Poole was the destination on Friday and we stopped first on the quay near the old town. The sun was out but it was a bitingly cold wind that blew across the harbour as we gazed at the Sunseeker factory on the opposite side of the quay. A number of yachts and motor cruisers were lined up here and indeed the cellophane wrapping was being removed from the shiny chrome fittings of one. There was some serious hardware here, the sort of thing that even the most substantial of lottery wins couldn’t finance for long. I’m sure many have dreamed of their numbers coming up one day and how we’d spend it but knowing that this sort of thing would still be out of reach was quite sobering.
The reek of money was making us queasy so we headed away from the quay to the old town which was nice enough lthough pretty quiet but there was more life as we moved along to the high street to the main shopping area. Nothing much of note here, just the usual tax avoiding multi-nationals and a railway line that cut the high street in half.
On the other side of Poole Harbour is the peninsula of Sandbanks. The beaches are beautiful – long stretches of pale golden sand populated with dog walkers taking in the bracing air. The stench of money had returned though as this area is one of the most expensive for property in Britain. Large houses and small apartment blocks back on to the beach offering the most stunning of views for the well heeled but one or two were up for sale. We poked our noses in the windows of an estate agents. one was for sale at a shade under eight million, though a couple were available for a more modest three and a half. A different world – even the beach huts looked luxurious.
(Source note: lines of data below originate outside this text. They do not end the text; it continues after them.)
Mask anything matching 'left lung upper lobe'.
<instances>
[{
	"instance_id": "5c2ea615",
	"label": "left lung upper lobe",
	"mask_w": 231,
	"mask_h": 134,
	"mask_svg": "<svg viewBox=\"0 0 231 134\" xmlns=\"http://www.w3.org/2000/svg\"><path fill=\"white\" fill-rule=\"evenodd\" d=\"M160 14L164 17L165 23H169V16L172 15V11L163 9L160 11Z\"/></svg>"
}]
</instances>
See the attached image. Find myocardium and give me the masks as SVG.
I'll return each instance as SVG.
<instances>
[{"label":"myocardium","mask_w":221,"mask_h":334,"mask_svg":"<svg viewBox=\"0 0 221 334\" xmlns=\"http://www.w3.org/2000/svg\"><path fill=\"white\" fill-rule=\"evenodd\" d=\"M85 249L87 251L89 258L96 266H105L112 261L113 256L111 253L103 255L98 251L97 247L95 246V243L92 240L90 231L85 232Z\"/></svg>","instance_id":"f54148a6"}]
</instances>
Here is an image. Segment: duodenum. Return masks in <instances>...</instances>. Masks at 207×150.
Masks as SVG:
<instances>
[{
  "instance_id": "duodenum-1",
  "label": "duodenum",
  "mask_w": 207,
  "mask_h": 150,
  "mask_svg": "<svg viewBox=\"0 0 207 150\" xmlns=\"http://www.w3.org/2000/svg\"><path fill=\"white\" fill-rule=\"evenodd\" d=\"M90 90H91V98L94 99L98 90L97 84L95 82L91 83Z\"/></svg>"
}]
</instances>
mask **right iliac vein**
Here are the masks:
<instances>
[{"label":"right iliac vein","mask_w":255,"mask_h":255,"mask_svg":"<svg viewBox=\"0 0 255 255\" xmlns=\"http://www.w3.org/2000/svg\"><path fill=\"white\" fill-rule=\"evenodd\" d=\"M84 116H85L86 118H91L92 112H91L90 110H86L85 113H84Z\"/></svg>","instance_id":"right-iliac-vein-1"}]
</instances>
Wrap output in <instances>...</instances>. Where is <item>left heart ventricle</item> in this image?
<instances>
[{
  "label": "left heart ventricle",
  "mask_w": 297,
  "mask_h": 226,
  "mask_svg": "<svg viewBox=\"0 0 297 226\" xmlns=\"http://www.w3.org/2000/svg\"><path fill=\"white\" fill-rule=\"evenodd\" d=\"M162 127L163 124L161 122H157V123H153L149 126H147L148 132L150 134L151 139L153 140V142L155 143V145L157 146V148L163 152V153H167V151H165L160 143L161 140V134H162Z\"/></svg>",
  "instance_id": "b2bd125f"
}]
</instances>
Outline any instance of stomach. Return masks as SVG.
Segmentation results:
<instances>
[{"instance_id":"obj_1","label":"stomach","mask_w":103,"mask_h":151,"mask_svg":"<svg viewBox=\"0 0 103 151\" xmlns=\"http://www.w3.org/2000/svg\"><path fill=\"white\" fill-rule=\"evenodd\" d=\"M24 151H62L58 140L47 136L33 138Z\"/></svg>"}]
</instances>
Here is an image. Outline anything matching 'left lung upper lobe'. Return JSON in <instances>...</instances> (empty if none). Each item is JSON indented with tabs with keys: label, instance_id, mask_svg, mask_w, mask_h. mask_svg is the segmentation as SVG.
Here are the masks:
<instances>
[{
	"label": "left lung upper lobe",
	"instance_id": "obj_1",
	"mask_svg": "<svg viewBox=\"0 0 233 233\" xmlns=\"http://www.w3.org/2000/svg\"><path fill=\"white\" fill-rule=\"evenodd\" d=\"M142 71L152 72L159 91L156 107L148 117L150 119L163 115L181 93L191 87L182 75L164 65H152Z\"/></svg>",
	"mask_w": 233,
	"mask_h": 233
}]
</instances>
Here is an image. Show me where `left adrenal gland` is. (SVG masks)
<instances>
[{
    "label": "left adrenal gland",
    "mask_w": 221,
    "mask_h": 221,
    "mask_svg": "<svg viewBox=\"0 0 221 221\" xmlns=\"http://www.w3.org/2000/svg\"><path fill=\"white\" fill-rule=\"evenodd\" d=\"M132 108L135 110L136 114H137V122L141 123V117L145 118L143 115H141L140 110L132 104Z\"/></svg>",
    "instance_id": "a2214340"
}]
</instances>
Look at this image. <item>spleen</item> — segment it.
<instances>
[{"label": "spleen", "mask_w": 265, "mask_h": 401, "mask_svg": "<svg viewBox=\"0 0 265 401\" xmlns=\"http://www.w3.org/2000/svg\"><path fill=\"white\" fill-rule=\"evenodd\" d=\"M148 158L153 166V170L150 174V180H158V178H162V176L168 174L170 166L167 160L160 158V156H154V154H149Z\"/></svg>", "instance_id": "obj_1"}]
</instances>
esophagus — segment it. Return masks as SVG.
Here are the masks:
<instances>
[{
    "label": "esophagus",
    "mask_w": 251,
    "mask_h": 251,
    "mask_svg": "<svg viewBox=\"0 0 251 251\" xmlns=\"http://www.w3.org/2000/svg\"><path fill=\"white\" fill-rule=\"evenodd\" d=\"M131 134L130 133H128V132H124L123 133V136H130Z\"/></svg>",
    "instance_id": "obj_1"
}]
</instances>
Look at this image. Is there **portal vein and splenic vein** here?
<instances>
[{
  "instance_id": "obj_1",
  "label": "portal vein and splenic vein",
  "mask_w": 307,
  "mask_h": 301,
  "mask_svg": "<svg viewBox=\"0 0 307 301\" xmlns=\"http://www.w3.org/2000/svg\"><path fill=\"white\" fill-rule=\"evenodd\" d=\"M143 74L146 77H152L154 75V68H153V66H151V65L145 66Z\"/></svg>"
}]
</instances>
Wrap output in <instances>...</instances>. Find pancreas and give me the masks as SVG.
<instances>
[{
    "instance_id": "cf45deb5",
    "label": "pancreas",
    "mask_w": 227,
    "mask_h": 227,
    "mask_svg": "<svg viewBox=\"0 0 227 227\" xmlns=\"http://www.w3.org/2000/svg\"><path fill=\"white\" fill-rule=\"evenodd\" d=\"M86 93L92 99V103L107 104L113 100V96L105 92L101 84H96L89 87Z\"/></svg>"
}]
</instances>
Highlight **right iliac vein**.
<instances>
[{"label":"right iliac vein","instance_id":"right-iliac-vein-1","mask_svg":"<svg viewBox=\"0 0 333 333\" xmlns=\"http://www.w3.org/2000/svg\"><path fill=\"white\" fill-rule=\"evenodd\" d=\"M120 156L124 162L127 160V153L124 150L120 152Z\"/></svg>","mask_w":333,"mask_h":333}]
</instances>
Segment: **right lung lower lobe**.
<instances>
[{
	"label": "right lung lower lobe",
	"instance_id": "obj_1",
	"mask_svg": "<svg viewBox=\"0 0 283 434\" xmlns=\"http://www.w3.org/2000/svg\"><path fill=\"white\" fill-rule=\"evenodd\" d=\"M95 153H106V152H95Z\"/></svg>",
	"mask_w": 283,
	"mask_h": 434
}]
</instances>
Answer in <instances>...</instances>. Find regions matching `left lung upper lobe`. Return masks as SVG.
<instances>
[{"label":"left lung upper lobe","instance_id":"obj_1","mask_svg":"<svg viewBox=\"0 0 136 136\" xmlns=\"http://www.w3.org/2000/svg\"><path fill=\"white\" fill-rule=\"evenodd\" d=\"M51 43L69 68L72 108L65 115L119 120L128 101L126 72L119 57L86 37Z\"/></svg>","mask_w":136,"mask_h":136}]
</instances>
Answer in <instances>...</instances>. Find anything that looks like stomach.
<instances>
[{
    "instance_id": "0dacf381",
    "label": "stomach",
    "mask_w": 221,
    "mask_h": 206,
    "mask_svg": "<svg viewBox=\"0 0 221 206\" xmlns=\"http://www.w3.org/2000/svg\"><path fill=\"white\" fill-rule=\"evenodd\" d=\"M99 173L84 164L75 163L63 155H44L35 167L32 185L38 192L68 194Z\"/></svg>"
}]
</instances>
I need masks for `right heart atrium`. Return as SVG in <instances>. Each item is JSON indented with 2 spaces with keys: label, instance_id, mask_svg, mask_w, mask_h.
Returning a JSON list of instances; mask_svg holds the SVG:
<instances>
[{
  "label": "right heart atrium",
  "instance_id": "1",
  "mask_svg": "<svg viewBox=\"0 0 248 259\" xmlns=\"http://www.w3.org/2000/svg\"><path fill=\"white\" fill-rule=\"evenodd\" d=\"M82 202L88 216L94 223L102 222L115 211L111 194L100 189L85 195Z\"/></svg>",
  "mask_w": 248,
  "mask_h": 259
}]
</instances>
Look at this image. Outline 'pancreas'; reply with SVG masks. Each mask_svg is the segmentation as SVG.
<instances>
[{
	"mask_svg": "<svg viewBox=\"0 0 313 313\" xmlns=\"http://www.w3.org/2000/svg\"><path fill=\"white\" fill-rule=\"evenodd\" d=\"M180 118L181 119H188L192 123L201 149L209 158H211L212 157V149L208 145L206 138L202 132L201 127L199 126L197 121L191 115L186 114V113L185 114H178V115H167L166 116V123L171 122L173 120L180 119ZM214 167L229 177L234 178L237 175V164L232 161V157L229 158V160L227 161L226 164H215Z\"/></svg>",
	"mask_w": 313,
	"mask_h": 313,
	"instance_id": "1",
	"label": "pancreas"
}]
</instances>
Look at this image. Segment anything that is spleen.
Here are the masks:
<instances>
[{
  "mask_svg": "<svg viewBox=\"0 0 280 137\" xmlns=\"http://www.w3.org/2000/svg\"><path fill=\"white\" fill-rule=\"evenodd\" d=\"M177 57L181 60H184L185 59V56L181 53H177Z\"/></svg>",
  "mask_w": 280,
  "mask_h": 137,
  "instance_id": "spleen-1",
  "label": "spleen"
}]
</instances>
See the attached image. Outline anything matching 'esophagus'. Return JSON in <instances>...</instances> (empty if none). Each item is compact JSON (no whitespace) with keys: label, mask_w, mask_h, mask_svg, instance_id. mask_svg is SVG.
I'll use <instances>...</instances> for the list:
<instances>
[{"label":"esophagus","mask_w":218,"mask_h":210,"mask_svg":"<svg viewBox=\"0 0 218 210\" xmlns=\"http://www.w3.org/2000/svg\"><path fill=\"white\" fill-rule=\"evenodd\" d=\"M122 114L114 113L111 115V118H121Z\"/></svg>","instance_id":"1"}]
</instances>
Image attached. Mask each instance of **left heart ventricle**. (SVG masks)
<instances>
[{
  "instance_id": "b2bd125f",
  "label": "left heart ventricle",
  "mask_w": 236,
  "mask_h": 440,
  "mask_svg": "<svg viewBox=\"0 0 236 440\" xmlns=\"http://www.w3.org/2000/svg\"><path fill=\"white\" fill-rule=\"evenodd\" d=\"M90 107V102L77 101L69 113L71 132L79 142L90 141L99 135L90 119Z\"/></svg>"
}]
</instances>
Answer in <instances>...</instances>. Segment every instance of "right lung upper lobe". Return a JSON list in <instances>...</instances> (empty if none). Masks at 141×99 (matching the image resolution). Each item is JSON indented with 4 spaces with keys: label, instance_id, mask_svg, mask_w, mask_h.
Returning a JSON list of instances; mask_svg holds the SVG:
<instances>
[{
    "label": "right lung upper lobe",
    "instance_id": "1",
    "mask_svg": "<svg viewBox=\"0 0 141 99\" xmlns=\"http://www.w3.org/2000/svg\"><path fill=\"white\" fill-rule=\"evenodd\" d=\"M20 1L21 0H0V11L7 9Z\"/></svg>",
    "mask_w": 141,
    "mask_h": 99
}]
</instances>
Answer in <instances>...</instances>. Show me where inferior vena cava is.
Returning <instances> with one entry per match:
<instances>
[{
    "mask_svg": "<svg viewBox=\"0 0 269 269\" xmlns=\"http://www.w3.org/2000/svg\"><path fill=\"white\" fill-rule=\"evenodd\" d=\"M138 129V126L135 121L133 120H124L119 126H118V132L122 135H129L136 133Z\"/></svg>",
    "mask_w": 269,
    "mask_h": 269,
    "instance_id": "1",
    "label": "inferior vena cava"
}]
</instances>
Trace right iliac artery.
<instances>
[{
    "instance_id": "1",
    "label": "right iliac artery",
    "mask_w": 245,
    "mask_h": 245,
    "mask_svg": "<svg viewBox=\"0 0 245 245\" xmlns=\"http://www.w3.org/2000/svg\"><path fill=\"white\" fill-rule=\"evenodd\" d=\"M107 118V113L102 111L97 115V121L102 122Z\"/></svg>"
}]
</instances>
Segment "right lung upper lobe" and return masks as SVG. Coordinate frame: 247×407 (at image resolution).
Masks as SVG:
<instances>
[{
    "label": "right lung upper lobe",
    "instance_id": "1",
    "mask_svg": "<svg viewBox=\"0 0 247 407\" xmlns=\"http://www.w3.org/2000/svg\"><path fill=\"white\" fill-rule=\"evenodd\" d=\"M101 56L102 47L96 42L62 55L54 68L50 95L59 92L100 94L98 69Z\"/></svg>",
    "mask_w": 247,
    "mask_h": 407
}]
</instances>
Heading away, we drove through the suburb of Canford Cliffs home to yet more people clearly with too much money (i.e. more than me!)
In the afternoon, having called at the Co-Op for a lunch of sarnies and crisps – no expense spared - we returned to Lulworth Cove and this time, with the weather at least dry, we actually got out of the car. The cove itself of course is the star of the show here but the street leading down to it is just as pretty. The private helicopter was in for a service so I wasn’t able to get the aerial photo’s this beautiful part of the coast deserves – there’s plenty on the ‘net anyway – but hopefully the pictures here will convey some of it’s beauty.
Saturday was a quiet day – we popped briefly in to nearby Wareham – a pleasant little walled Saxon town – for a stroll and some air and the returned to the site to take down the awning and packing up in preparation for coming home.
It was another great trip. Dorset is certainly a beautiful county and the coastline is stunning. There’s something nice to about caravanning in the winter – you have to be prepared of course – during one night the water in our aquaroll did start to freeze but a bit of insulation would have solved that. There is the advantage too that most places are quieter – Christmas shoppers not withstanding – although some attractions close down out of season. We didn’t get everything done of course. the deserted village of Tyneham will have to wait as will a look through Wareham forest. but it’s good to have an excuse to come back.
Patsy is now almost empty and parked up for the winter - probably. I would imagine that our next trip wont be until the end of February, but who knows, maybe a miracle will occur and I’ll have a job by then and time won’t be so free and easy. Needless to say – but I will anyway – if we do get away, you’ll hear about it!
What a difference a year makes! This time last year we weren’t even contemplating a caravan. We had just returned from an autumn cruise and were working our butts off delivering them bloody parcels and counting the days before our post Christmas jaunt to the Canaries. The winter sun I shall miss – the parcels I don’t – not one bit!